- [What you have to do]: Copy the following data word for word, leaving out the pictures.

================================

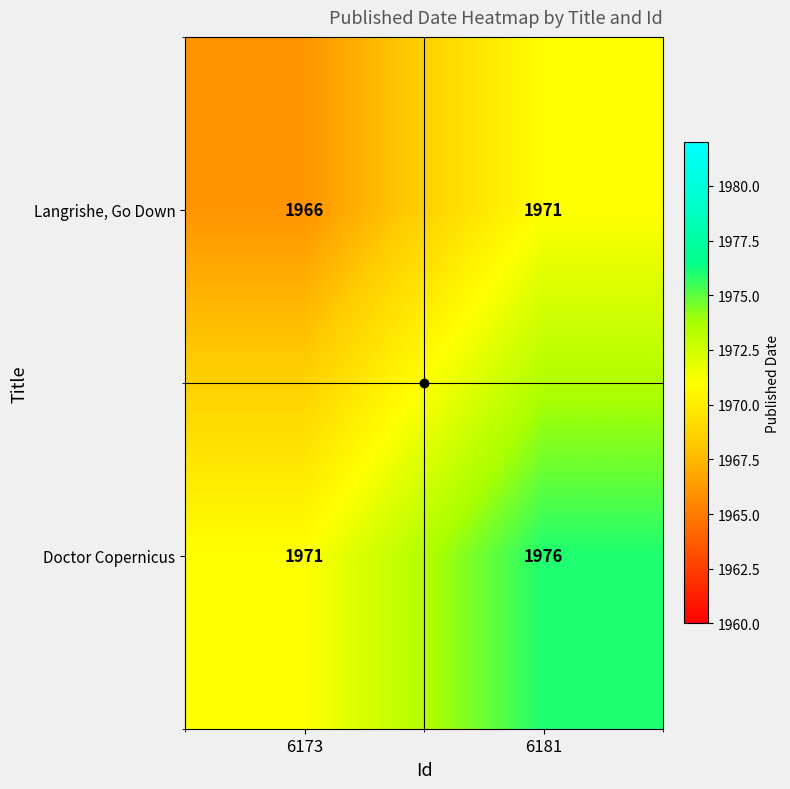

What is the minimum value shown in the chart?

1966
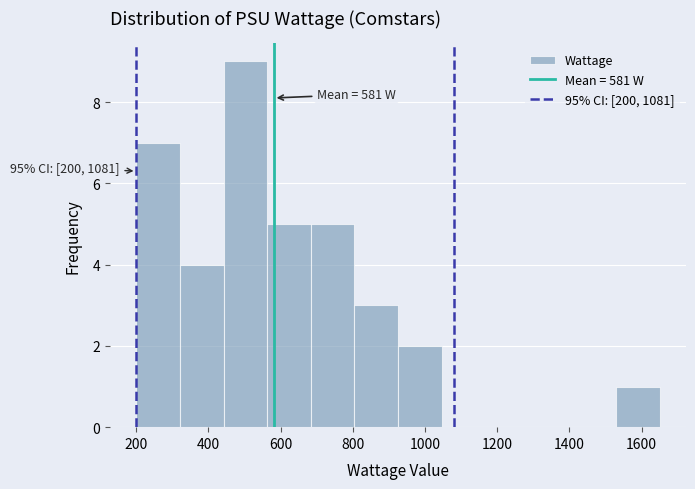

Which range on the x-axis has the tallest bar?

440 to 560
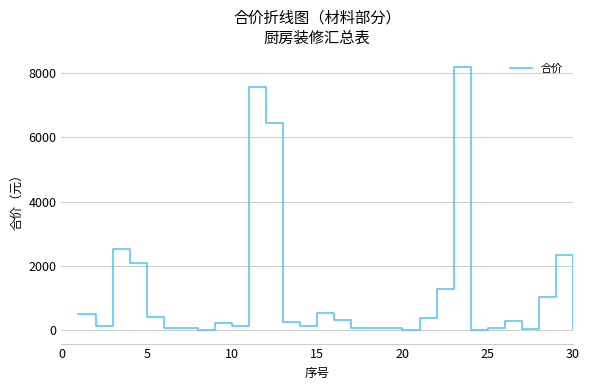

How many lines are shown in the chart?

1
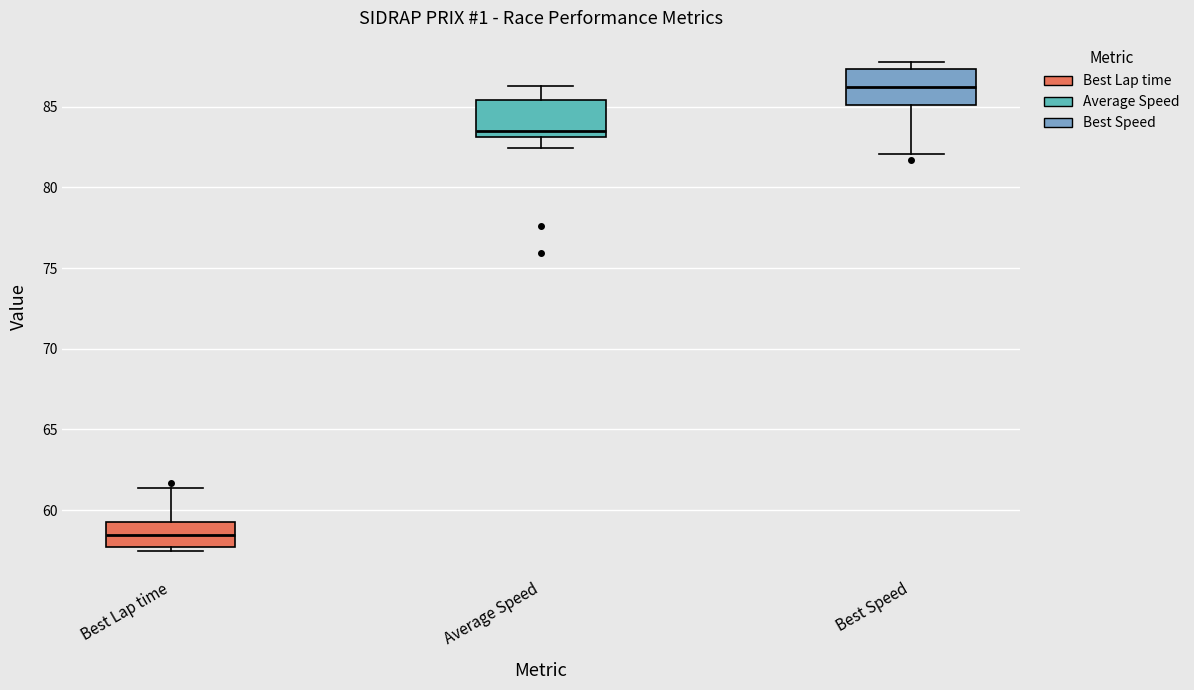

Reading left to right, transcribe this box plot: for each box, give where its median line is, the range the box spans, and where its two whiskers end, as read against the y-axis. The values are not printed on the chart, so give them approximately, as read against the axis.

Best Lap time: median 58.5, box 57.5 to 59.0, whiskers 57.5 (just below the box's lower edge) to 61.5
Average Speed: median 83.5, box 83.0 to 85.5, whiskers 82.5 to 86.5
Best Speed: median 86.0, box 85.0 to 87.5, whiskers 82.0 to 87.5 (just above the box's upper edge)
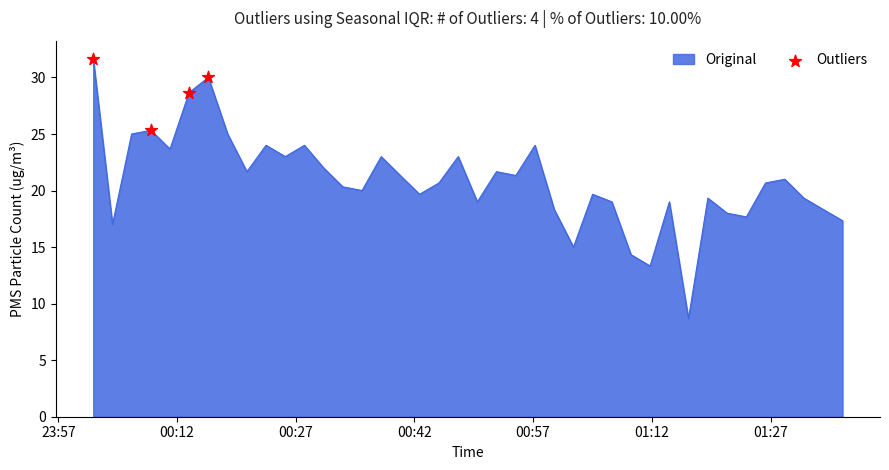

How many lines are shown in the chart?

1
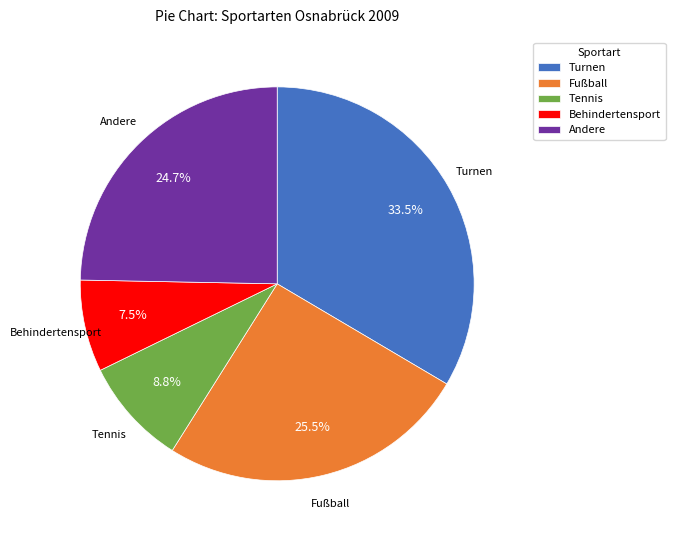

How many segments does this pie chart have?

5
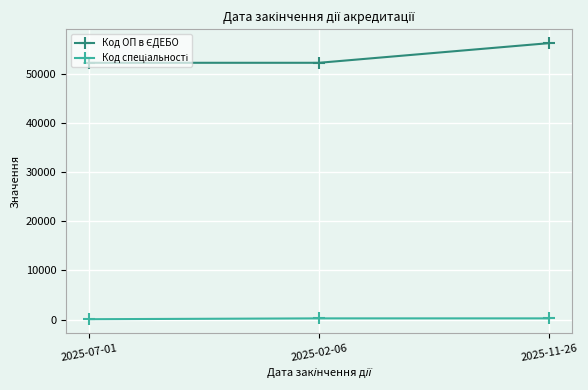

At which category does the chart reach its peak across all series?

2025-11-26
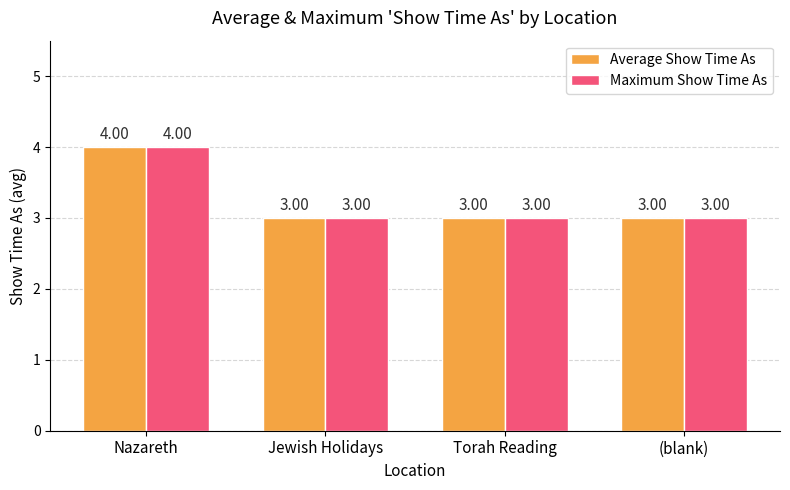

At which category is the sum across all series the highest?

Nazareth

================================

- [Solved exercise]:
What is the minimum value shown in the chart?

1966

Which range on the x-axis has the tallest bar?

440 to 560

How many lines are shown in the chart?

1

Reading left to right, transcribe this box plot: for each box, give where its median line is, the range the box spans, and where its two whiskers end, as read against the y-axis. The values are not printed on the chart, so give them approximately, as read against the axis.

Best Lap time: median 58.5, box 57.5 to 59.0, whiskers 57.5 (just below the box's lower edge) to 61.5
Average Speed: median 83.5, box 83.0 to 85.5, whiskers 82.5 to 86.5
Best Speed: median 86.0, box 85.0 to 87.5, whiskers 82.0 to 87.5 (just above the box's upper edge)

How many lines are shown in the chart?

1

How many segments does this pie chart have?

5

At which category does the chart reach its peak across all series?

2025-11-26

At which category is the sum across all series the highest?

Nazareth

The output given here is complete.